Some of his clients would stop by after visiting a swap meet that used to be just a few blocks away. That has been replaced with 4th Street Market, touted as a “progressive culinary hub” that’s popular with hipsters.
Teresa Saldivar has owned Teresa’s Jewelers on the west end of 4th Street for 30 years. While the majority of her customers remain Latino, she said, more Asian, white and younger people are walking through her doors than before. Saldivar said that it’s partly because she started selling jewelry made out of metals other than yellow gold.
When she made the shift, around the time of the recession, she was warned by another jewelry shop owner: “You’re making a big mistake. Latinos will never buy platinum.”
That other shop owner went out of business, Saldivar said.
City Councilwoman Michele Martinez, who represents the 4th Street area of Santa Ana, said the idea of a Latino exodus downtown is exaggerated and that businesses are “appealing to a newer generation of Latinos.”
“You’re seeing some shops transitioning to upscale Latinos and younger generations who like the name brands and are different from their parents,” she said. “They are going out and spending money on food, restaurants downtown and entertainment.”

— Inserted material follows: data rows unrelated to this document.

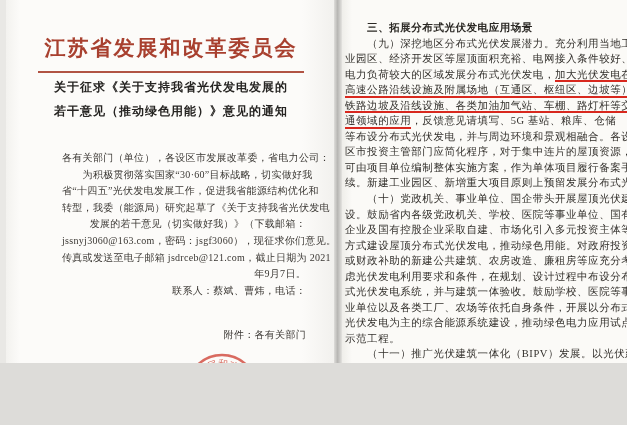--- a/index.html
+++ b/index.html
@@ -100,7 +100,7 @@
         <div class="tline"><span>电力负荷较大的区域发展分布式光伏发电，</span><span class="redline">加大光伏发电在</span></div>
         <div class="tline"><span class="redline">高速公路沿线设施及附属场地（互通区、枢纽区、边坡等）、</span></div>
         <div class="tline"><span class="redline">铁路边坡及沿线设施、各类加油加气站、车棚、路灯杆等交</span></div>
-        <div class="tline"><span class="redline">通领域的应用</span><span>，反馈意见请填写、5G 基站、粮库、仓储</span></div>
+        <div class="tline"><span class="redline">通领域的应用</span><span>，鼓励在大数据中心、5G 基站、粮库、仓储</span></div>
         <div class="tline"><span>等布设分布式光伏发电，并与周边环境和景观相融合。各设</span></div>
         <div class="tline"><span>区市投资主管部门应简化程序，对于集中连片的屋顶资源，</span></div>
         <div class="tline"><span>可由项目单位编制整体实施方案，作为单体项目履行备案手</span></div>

Cerpas, owner of Genesis Bridal, said she saw change bearing down in 2012 after Playground, an acclaimed modern gastropub, opened in Santa Ana. Tired of contending with a rundown building with a leaky roof and cramped quarters, she dipped into her savings two years ago and took out a loan. She found a new shop and added the word “boutique” to her shop’s name.
She and her husband installed recessed lighting, wood flooring, an elegant chandelier, long wood-framed mirrors and a velvet-tufted sofa. The space is light and airy and the racks are sparse enough to better appreciate the gowns, said Cerpas, who said was inspired by “fancy shops” in Newport Beach.
After her move, Lilia Cerpas said she lost most of her clients, but she’s hopeful she’ll recover many of them over time. Meanwhile, she said she’s made new customers because of the changes she has made.
Still, people tell her that immigrants will be too intimidated to step into her shop because it looks too upscale.
“I really wanted to change the image of the shop. I don’t want to be like the other quinceañera shops on 4th Street. There are many who are resistant to change,” she said. “The thing is that to change you really need to work hard.”
After a beat, she added: “It also takes some money.”
That is something her sister, Vicky Cerpas, has been struggling with. Her own quinceañera shop features old carpeting and weathered pictures of children along with a rendition of the Virgin of Guadalupe. Plastic yard furniture and a round table with dog-eared catalogs of frilly and bright dresses welcome customers.
Vicky Cerpas said she used to employ five women. Now she works alone. The recession and a costly divorce have made it hard to pay the rent, she said.
“It’s been hard for me to adapt,” she said. “I don’t have the money.”